___ DATA RECORDS
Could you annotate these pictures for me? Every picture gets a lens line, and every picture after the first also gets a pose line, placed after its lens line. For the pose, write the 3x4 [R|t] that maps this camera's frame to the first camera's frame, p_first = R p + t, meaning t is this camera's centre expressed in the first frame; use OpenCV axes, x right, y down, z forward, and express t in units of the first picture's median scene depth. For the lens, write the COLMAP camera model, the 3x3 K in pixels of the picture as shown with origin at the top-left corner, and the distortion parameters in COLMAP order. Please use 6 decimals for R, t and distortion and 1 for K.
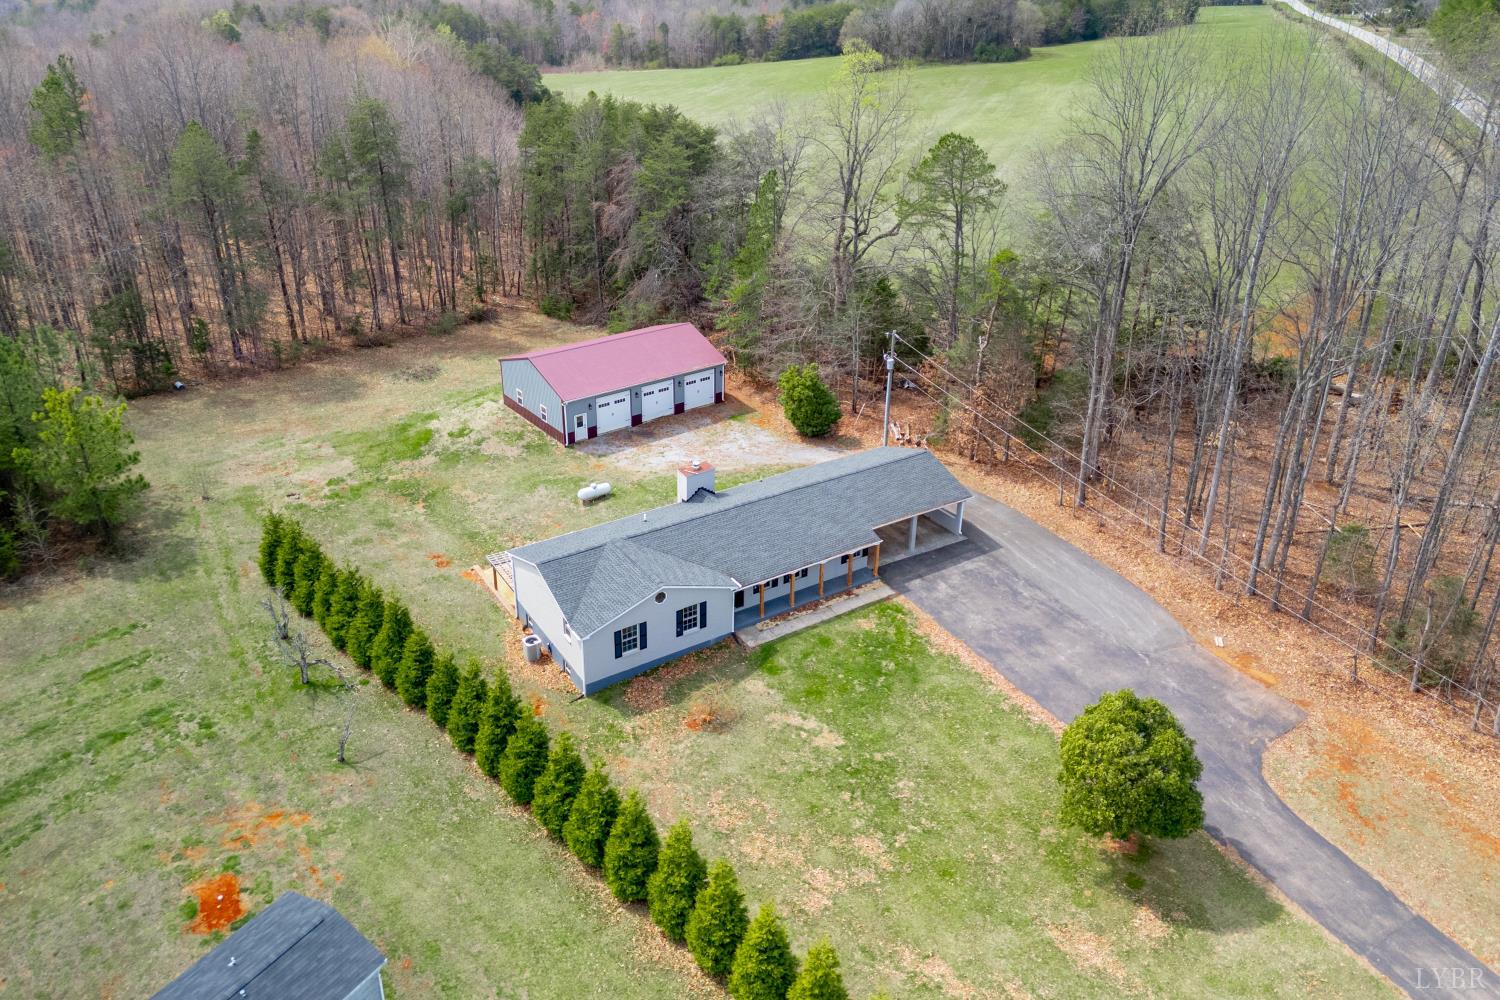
lens RADIAL K [[1077.7, 0, 729.3], [0, 1077.7, 434.5], [0, 0, 1]] dist [0.071515, -0.070457]
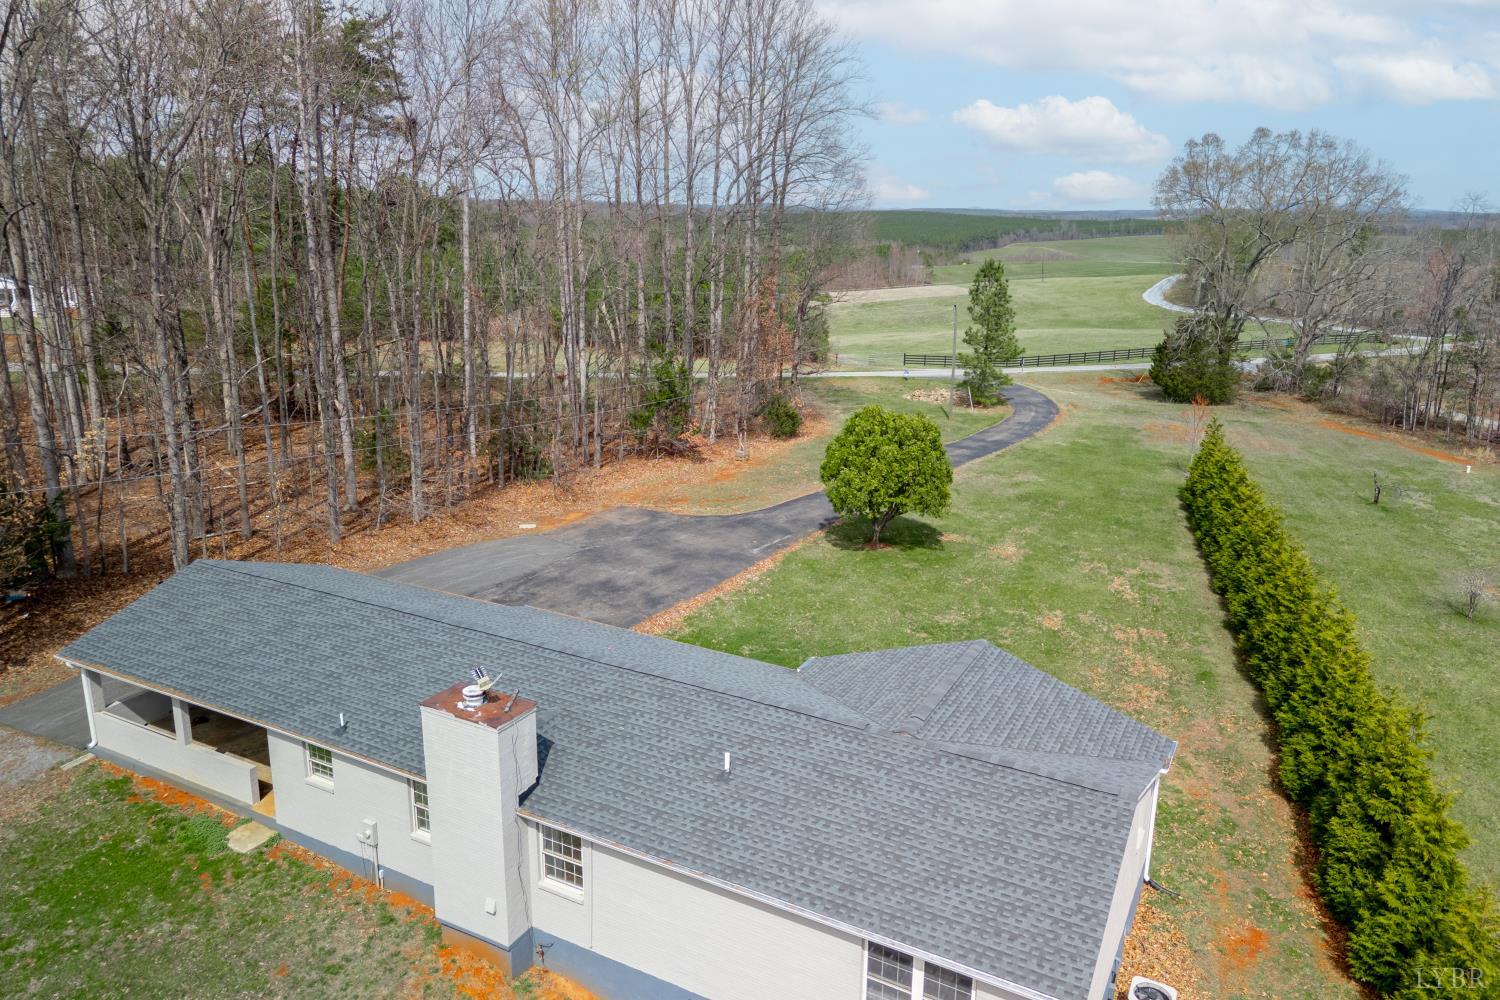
lens RADIAL K [[1048.3, 0, 747.2], [0, 1048.3, 500.6], [0, 0, 1]] dist [0.077367, -0.083634]
pose [[-0.486728, -0.248230, 0.837543, -0.287296], [0.343597, 0.827094, 0.444811, -0.119993], [-0.803142, 0.504279, -0.317279, 0.867682]]
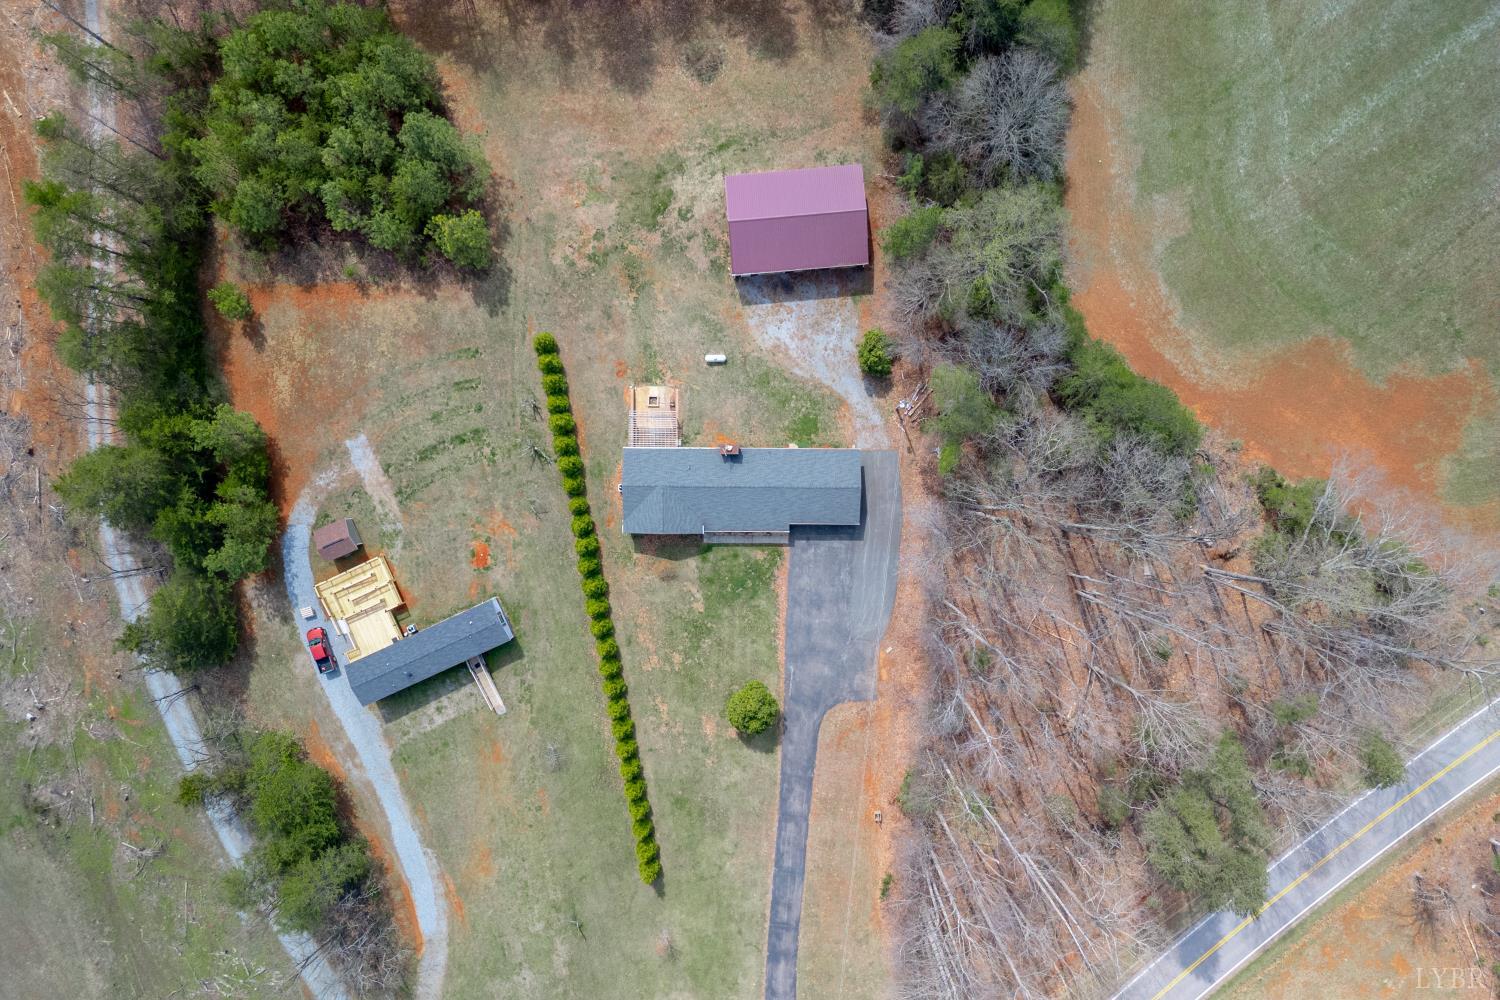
lens RADIAL K [[1048.3, 0, 747.2], [0, 1048.3, 500.6], [0, 0, 1]] dist [0.077367, -0.083634]
pose [[0.842793, 0.538176, -0.008136, 0.050313], [-0.203136, 0.332041, 0.921132, -1.390927], [0.498433, -0.774671, 0.389165, 0.207288]]
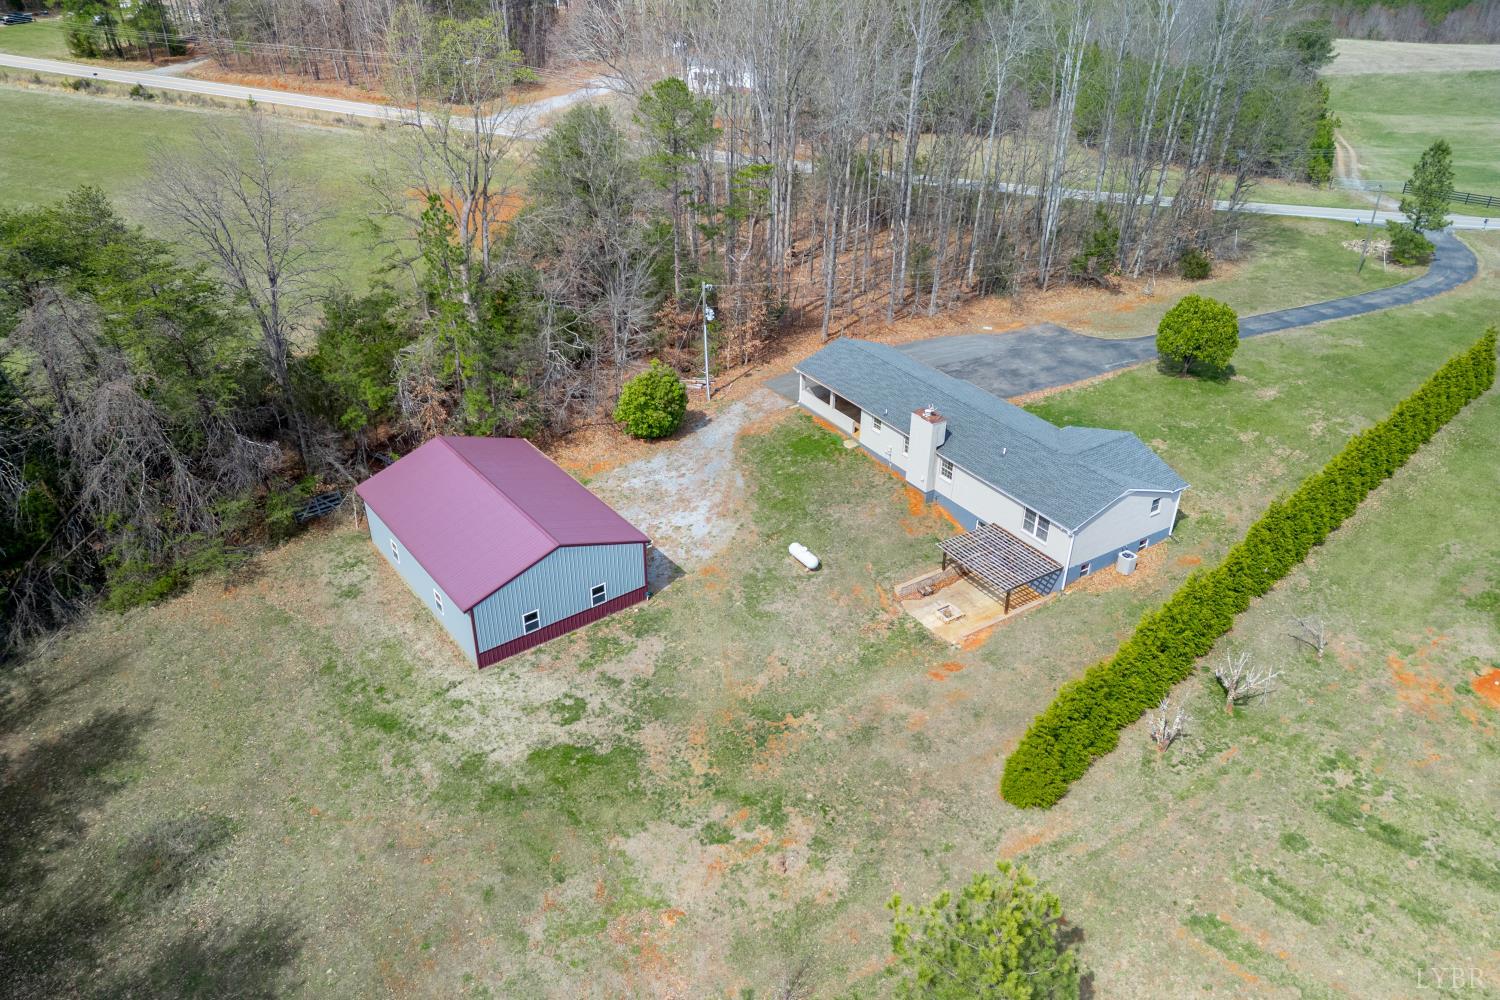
lens RADIAL K [[1048.3, 0, 747.2], [0, 1048.3, 500.6], [0, 0, 1]] dist [0.077367, -0.083634]
pose [[-0.001641, -0.517862, 0.855463, -0.815905], [0.407800, 0.780753, 0.473418, -0.395608], [-0.913070, 0.349634, 0.209903, 0.842731]]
______
• [WHAT TO DO] Copy out every line of the data above verbatim, omitting the pictures.

• [TASK RESULT]
Could you annotate these pictures for me? Every picture gets a lens line, and every picture after the first also gets a pose line, placed after its lens line. For the pose, write the 3x4 [R|t] that maps this camera's frame to the first camera's frame, p_first = R p + t, meaning t is this camera's centre expressed in the first frame; use OpenCV axes, x right, y down, z forward, and express t in units of the first picture's median scene depth. For the lens, write the COLMAP camera model, the 3x3 K in pixels of the picture as shown with origin at the top-left corner, and the distortion parameters in COLMAP order. Please use 6 decimals for R, t and distortion and 1 for K.
lens RADIAL K [[1077.7, 0, 729.3], [0, 1077.7, 434.5], [0, 0, 1]] dist [0.071515, -0.070457]
lens RADIAL K [[1048.3, 0, 747.2], [0, 1048.3, 500.6], [0, 0, 1]] dist [0.077367, -0.083634]
pose [[-0.486728, -0.248230, 0.837543, -0.287296], [0.343597, 0.827094, 0.444811, -0.119993], [-0.803142, 0.504279, -0.317279, 0.867682]]
lens RADIAL K [[1048.3, 0, 747.2], [0, 1048.3, 500.6], [0, 0, 1]] dist [0.077367, -0.083634]
pose [[0.842793, 0.538176, -0.008136, 0.050313], [-0.203136, 0.332041, 0.921132, -1.390927], [0.498433, -0.774671, 0.389165, 0.207288]]
lens RADIAL K [[1048.3, 0, 747.2], [0, 1048.3, 500.6], [0, 0, 1]] dist [0.077367, -0.083634]
pose [[-0.001641, -0.517862, 0.855463, -0.815905], [0.407800, 0.780753, 0.473418, -0.395608], [-0.913070, 0.349634, 0.209903, 0.842731]]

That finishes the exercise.